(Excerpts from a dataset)

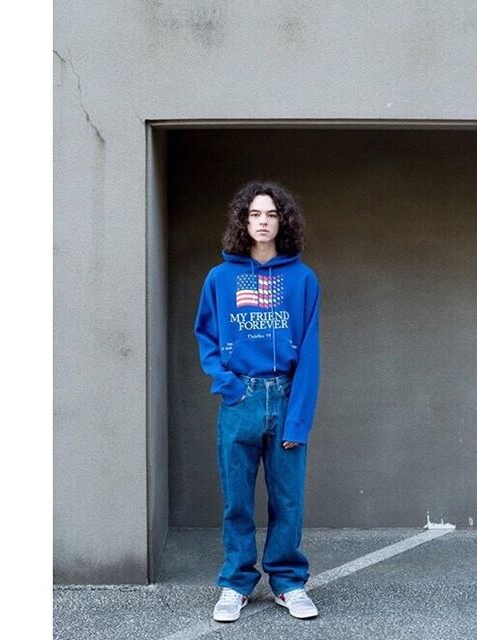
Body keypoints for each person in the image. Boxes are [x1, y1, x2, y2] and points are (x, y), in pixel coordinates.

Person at [193, 179, 322, 622]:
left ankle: (288, 582)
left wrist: (298, 420)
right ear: (243, 221)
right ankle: (235, 583)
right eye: (254, 214)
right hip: (240, 400)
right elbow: (206, 336)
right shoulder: (220, 278)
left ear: (282, 221)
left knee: (288, 500)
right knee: (237, 501)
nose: (263, 222)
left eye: (271, 214)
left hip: (284, 398)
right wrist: (229, 386)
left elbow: (310, 353)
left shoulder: (303, 279)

| Problem |
Please count how many lines of the records include "right", giving the number and nothing else.

| Finished task |
8